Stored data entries
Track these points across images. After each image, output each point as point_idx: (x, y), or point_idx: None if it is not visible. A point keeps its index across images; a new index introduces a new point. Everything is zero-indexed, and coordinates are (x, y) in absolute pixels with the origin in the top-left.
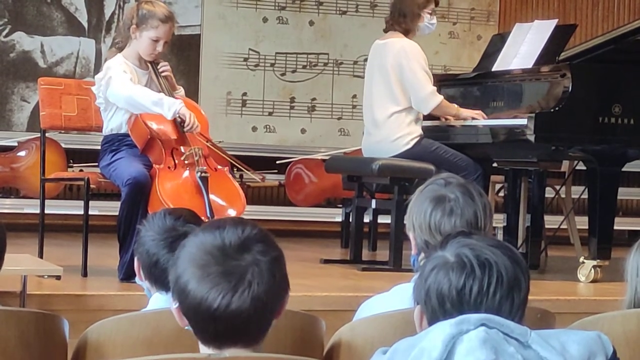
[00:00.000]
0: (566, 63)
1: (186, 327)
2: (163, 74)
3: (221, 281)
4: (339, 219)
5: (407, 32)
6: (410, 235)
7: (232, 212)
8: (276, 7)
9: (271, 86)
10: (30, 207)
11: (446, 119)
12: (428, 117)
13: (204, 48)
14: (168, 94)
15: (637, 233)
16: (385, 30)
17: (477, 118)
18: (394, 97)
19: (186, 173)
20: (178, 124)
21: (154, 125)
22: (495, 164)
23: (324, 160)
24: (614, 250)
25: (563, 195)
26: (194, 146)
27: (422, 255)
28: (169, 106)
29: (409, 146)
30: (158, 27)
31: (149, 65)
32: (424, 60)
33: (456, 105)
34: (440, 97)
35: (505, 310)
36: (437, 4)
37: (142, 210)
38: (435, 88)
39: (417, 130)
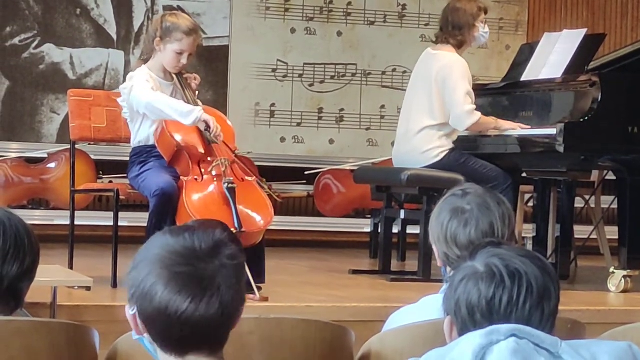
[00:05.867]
0: (595, 72)
1: (135, 338)
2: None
3: (190, 284)
4: (368, 229)
5: (461, 44)
6: (434, 247)
7: (260, 223)
8: (304, 18)
9: (299, 97)
10: (60, 218)
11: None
12: None
13: (233, 59)
14: (193, 105)
15: None
16: (436, 43)
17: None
18: (431, 111)
19: (213, 184)
20: (203, 130)
21: (179, 137)
22: (524, 174)
23: (352, 171)
24: None
25: (593, 205)
26: (220, 157)
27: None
28: (188, 112)
29: (438, 159)
30: (182, 40)
31: (175, 76)
32: (468, 80)
33: (494, 119)
34: (477, 116)
35: (536, 320)
36: (486, 13)
37: (170, 221)
38: (474, 107)
39: (447, 144)
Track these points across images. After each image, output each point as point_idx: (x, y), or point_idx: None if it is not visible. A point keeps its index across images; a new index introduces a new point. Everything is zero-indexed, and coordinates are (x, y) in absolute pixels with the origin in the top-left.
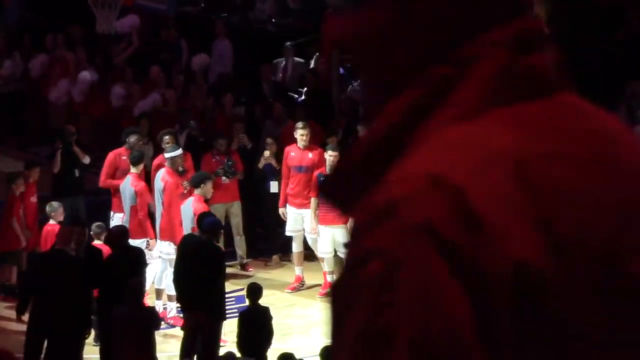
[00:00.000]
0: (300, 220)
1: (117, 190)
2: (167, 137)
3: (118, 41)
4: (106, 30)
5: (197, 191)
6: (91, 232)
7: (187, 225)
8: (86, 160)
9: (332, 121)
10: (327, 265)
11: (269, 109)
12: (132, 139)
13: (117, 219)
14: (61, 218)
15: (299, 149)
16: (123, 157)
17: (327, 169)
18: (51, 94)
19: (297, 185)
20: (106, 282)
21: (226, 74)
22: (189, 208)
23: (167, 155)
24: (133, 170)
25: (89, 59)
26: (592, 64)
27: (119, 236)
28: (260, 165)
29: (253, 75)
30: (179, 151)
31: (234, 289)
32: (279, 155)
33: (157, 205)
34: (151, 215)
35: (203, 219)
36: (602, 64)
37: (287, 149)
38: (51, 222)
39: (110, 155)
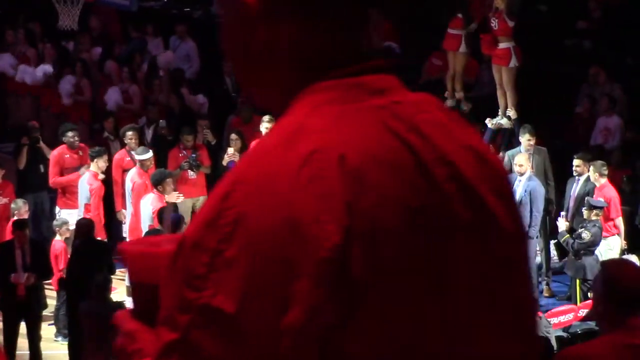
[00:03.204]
0: None
1: (64, 187)
2: (130, 132)
3: (80, 37)
4: (69, 26)
5: (156, 189)
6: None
7: (145, 222)
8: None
9: None
10: None
11: (232, 104)
12: (67, 136)
13: (64, 214)
14: (26, 215)
15: None
16: (66, 155)
17: None
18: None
19: None
20: (73, 277)
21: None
22: (148, 206)
23: (137, 157)
24: (92, 167)
25: (50, 55)
26: (554, 55)
27: (86, 229)
28: (225, 162)
29: (216, 70)
30: (149, 154)
31: None
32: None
33: (127, 205)
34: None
35: (164, 214)
36: (563, 54)
37: (257, 140)
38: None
39: (54, 153)
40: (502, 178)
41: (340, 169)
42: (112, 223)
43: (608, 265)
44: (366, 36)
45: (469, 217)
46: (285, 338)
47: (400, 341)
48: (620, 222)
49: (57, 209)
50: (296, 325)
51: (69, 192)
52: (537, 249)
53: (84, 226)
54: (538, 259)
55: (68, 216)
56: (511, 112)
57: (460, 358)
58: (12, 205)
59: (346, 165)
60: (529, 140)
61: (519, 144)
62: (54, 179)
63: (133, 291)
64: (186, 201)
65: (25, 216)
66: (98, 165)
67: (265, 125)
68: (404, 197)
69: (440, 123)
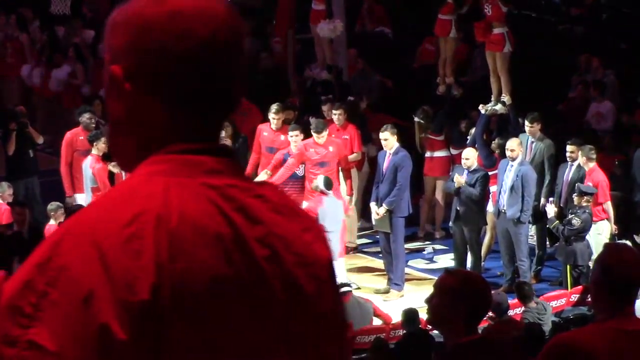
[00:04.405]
0: None
1: (76, 171)
2: None
3: (72, 22)
4: (61, 10)
5: None
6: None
7: None
8: (40, 140)
9: (287, 99)
10: None
11: None
12: (84, 117)
13: (76, 199)
14: (10, 199)
15: (272, 130)
16: (80, 137)
17: (293, 149)
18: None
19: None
20: None
21: None
22: None
23: None
24: (93, 151)
25: (42, 40)
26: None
27: None
28: None
29: None
30: None
31: None
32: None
33: None
34: None
35: None
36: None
37: (259, 127)
38: (0, 201)
39: (68, 136)
40: (323, 264)
41: (157, 231)
42: None
43: (606, 251)
44: (217, 121)
45: (284, 296)
46: None
47: None
48: (608, 206)
49: None
50: None
51: (76, 179)
52: (531, 233)
53: (74, 212)
54: (531, 244)
55: (81, 200)
56: (505, 98)
57: None
58: None
59: (164, 229)
60: (530, 127)
61: (513, 130)
62: (64, 166)
63: None
64: None
65: (10, 200)
66: (98, 147)
67: (271, 116)
68: (216, 265)
69: (273, 209)
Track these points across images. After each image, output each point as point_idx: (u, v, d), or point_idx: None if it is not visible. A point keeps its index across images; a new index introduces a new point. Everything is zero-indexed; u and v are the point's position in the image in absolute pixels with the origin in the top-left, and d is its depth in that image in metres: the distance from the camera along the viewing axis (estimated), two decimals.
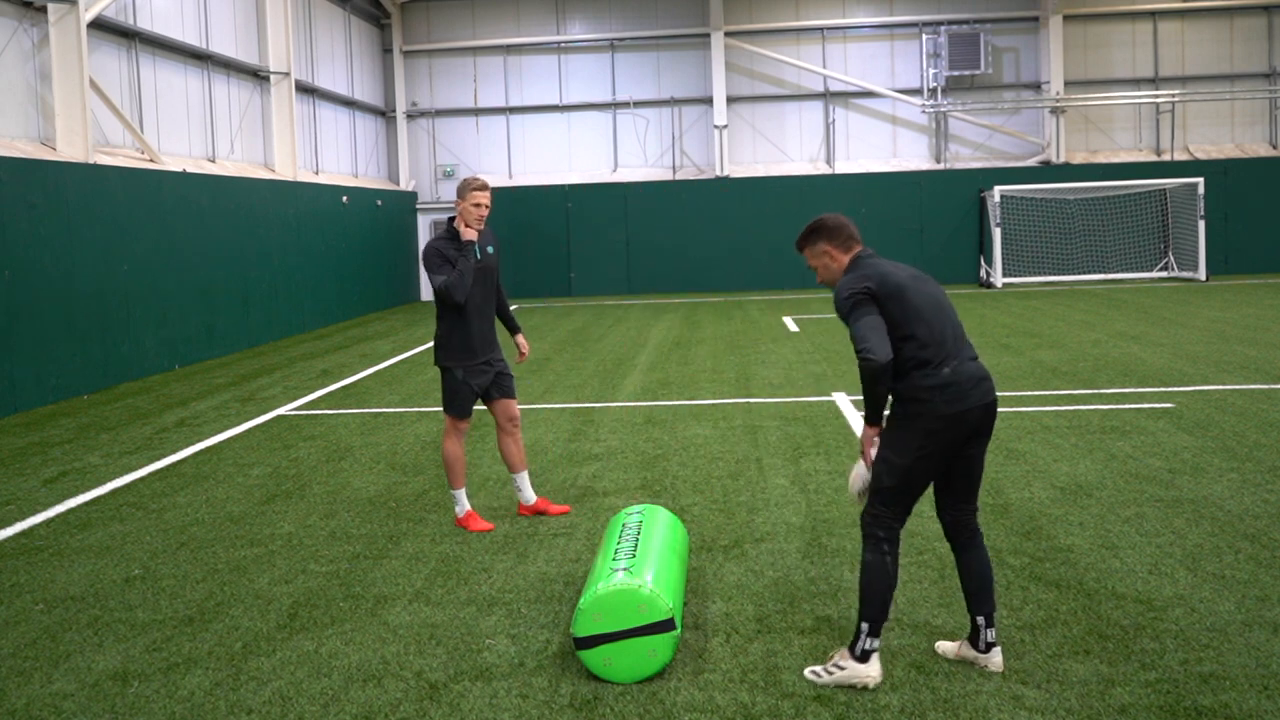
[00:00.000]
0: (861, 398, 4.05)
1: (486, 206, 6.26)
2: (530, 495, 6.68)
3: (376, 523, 6.62)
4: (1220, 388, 10.04)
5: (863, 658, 4.08)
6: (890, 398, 4.11)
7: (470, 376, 6.31)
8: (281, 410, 10.82)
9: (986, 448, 4.19)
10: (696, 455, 8.13)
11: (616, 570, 4.39)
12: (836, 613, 4.85)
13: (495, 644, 4.65)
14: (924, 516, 6.28)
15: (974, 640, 4.23)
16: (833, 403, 10.05)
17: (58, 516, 7.04)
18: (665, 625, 4.22)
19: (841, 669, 4.10)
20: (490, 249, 6.44)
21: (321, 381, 12.72)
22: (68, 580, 5.73)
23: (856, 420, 9.17)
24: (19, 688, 4.39)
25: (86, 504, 7.33)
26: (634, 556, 4.53)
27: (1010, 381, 10.83)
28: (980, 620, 4.20)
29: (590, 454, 8.32)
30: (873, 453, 4.14)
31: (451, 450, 6.42)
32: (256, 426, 9.98)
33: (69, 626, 5.05)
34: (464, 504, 6.49)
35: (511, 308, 6.91)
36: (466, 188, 6.23)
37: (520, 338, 6.76)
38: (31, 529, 6.76)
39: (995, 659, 4.20)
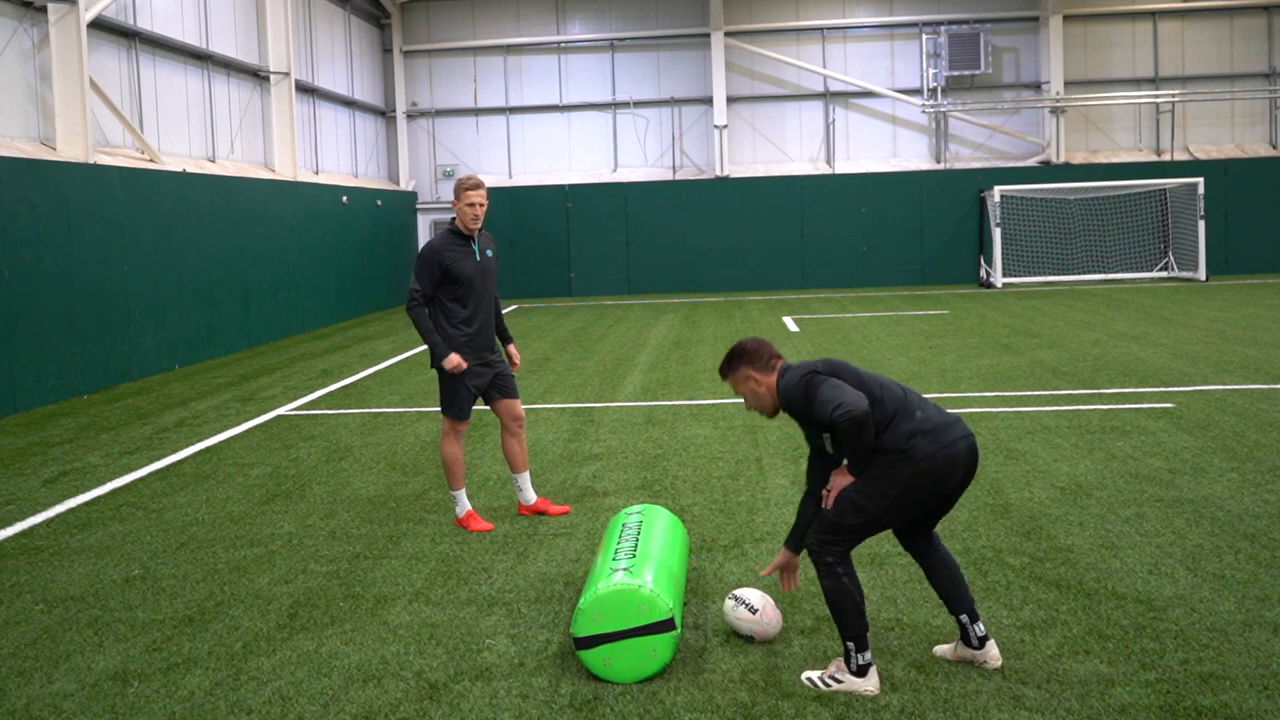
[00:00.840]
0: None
1: (482, 204, 6.24)
2: (531, 495, 6.68)
3: (376, 523, 6.62)
4: (1220, 388, 10.04)
5: (860, 672, 4.06)
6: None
7: (468, 377, 6.30)
8: (281, 410, 10.82)
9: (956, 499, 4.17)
10: (696, 455, 8.13)
11: (616, 570, 4.39)
12: None
13: (495, 644, 4.65)
14: None
15: (965, 639, 4.21)
16: None
17: (58, 516, 7.04)
18: (665, 625, 4.22)
19: (839, 681, 4.08)
20: (490, 252, 6.44)
21: (321, 381, 12.72)
22: (68, 580, 5.73)
23: None
24: (19, 688, 4.39)
25: (86, 504, 7.33)
26: (634, 556, 4.54)
27: (1010, 381, 10.83)
28: (964, 618, 4.19)
29: (590, 454, 8.32)
30: (838, 488, 4.07)
31: (450, 451, 6.41)
32: (256, 426, 9.98)
33: (69, 626, 5.05)
34: (464, 504, 6.49)
35: (510, 309, 6.90)
36: (460, 188, 6.22)
37: (512, 348, 6.73)
38: (31, 529, 6.76)
39: (992, 652, 4.19)
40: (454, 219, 6.33)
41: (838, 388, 3.93)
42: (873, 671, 4.07)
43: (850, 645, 4.05)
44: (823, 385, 3.96)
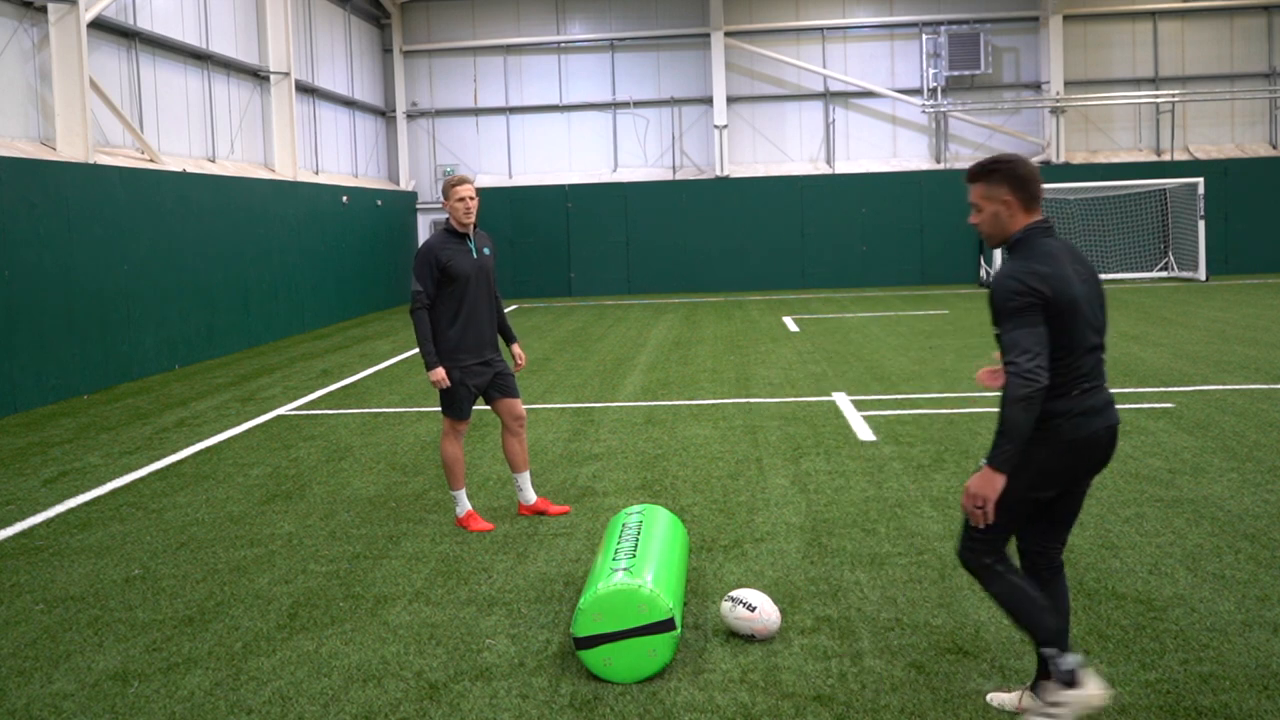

## WHAT IS REQUIRED
Copy the lines exactly as they appear from the opening of the entries above through the line with "6: (91, 232)", excluding all pictures.

## FINISHED TASK
Track these points across images. After each image, output each point as point_idx: (x, y), or point_idx: None if it is not visible. A point keeps its index across images; a new index introduces a new point. Everything is zero-indexed, and coordinates are (x, y) in absolute pixels with the origin in the top-left.
[00:00.000]
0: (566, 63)
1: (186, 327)
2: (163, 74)
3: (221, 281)
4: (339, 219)
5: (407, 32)
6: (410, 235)
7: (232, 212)
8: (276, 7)
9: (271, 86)
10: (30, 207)
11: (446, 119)
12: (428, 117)
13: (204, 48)
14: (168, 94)
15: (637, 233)
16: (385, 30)
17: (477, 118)
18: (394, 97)
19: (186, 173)
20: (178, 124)
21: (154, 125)
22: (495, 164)
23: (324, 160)
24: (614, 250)
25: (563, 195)
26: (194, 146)
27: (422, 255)
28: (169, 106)
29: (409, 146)
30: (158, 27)
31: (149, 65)
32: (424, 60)
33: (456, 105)
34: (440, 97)
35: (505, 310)
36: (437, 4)
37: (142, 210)
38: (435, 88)
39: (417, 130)
[00:05.867]
0: (595, 72)
1: (135, 338)
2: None
3: (190, 284)
4: (368, 229)
5: (461, 44)
6: (434, 247)
7: (260, 223)
8: (304, 18)
9: (299, 97)
10: (60, 218)
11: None
12: None
13: (233, 59)
14: (193, 105)
15: None
16: (436, 43)
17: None
18: (431, 111)
19: (213, 184)
20: (203, 130)
21: (179, 137)
22: (524, 174)
23: (352, 171)
24: None
25: (593, 205)
26: (220, 157)
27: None
28: (188, 112)
29: (438, 159)
30: (182, 40)
31: (175, 76)
32: (468, 80)
33: (494, 119)
34: (477, 116)
35: (536, 320)
36: (486, 13)
37: (170, 221)
38: (474, 107)
39: (447, 144)
Track these points across images. After each image, output each point as point_idx: (x, y), or point_idx: None if it is not visible. A point keeps its index across images; a new index introduces a new point. Everything is zero-indexed, and coordinates are (x, y) in absolute pixels with the origin in the top-left.
[00:00.000]
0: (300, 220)
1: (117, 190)
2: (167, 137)
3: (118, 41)
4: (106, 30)
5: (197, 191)
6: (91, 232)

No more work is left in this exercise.